When searching google for wikipedia a wikipedia searchfield is now first result - mixmax
http://www.google.com/search?q=wikipedia

======
quant18
And now they seem to be automatically installing new "search engines" for you
in Chrome, with the default keyword as the name of the website. So now, if I
type "site:en.wikipedia.org blah" into my Chrome addressbar, it automatically
redirects me to
[http://en.wikipedia.org/wiki/Special:Search?search=blah&...](http://en.wikipedia.org/wiki/Special:Search?search=blah&go=Go),
instead of sending the query "site:en.wikipedia.org blah" to Google.

You can remove this in "Options->Basics->Default search->Manage". But still, I
found this seriously irritating for three reasons:

1\. Wikipedia made the (IMO quite sensible) decision to enable "noindex" in
talk pages, deletion debates, etc. to prevent random Google surfers from
accidentally running across all the libelous/embarassing content and other
crap that ends up in project space.

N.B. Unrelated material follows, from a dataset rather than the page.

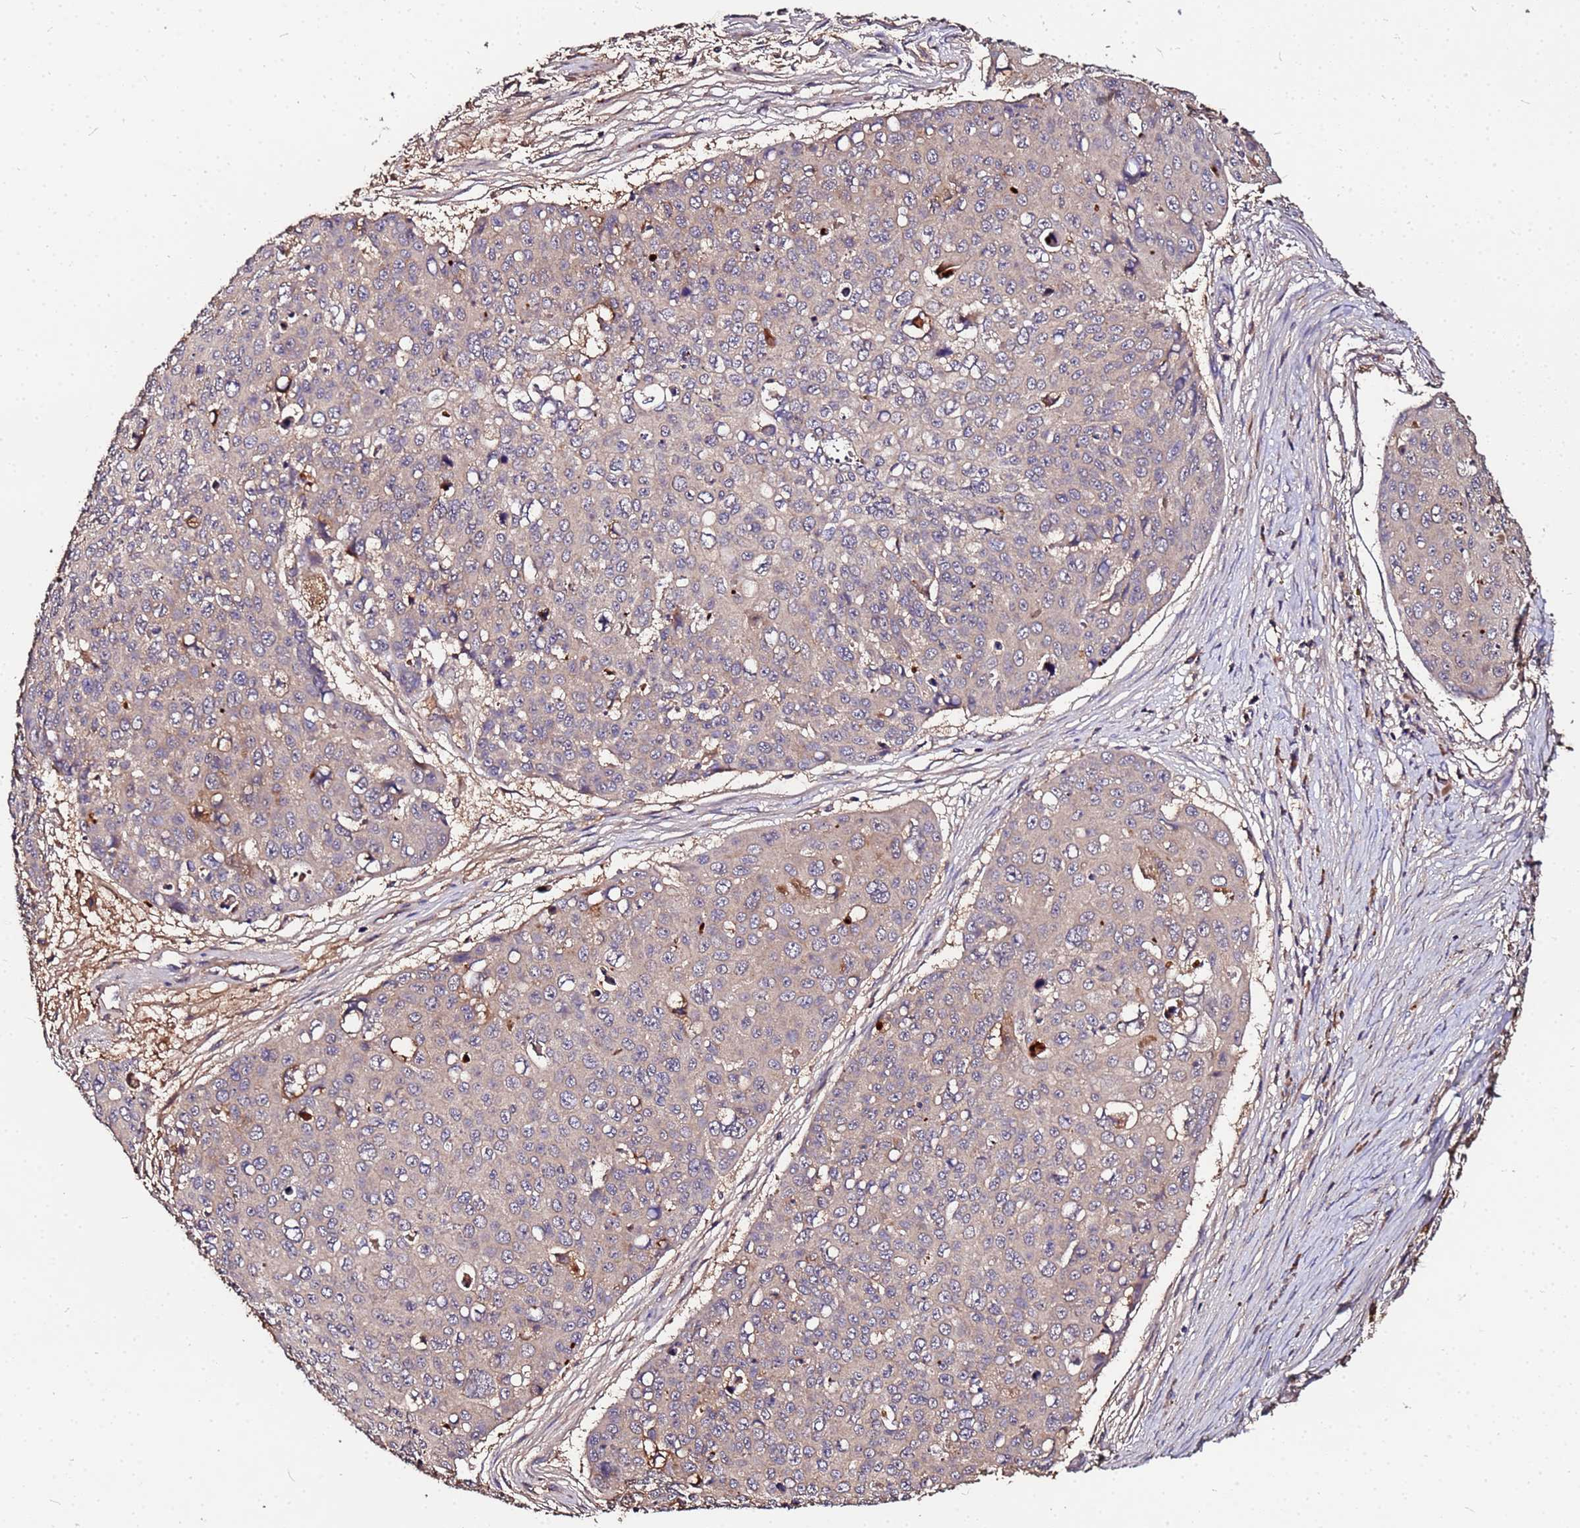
{"staining": {"intensity": "weak", "quantity": "<25%", "location": "cytoplasmic/membranous"}, "tissue": "skin cancer", "cell_type": "Tumor cells", "image_type": "cancer", "snomed": [{"axis": "morphology", "description": "Squamous cell carcinoma, NOS"}, {"axis": "topography", "description": "Skin"}], "caption": "The immunohistochemistry image has no significant expression in tumor cells of squamous cell carcinoma (skin) tissue.", "gene": "MTERF1", "patient": {"sex": "male", "age": 71}}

Now that stuff becomes more widely exposed
agian.

2\. I want to search for occurrences of the word/phrase "blah" on Wikipedia,
not go straight to page "blah". "Blah" may be a phrase with some meaning, but
the Wikipedia page "blah" may be about some idiot garage band or website who
chose it as a catchy name for themselves --- and since "Wikipedia is not a
dictionary", that page won't have any information about the actual phrase
"blah" I'm looking for.

3\. I plain old don't like the Wikipedia search interface.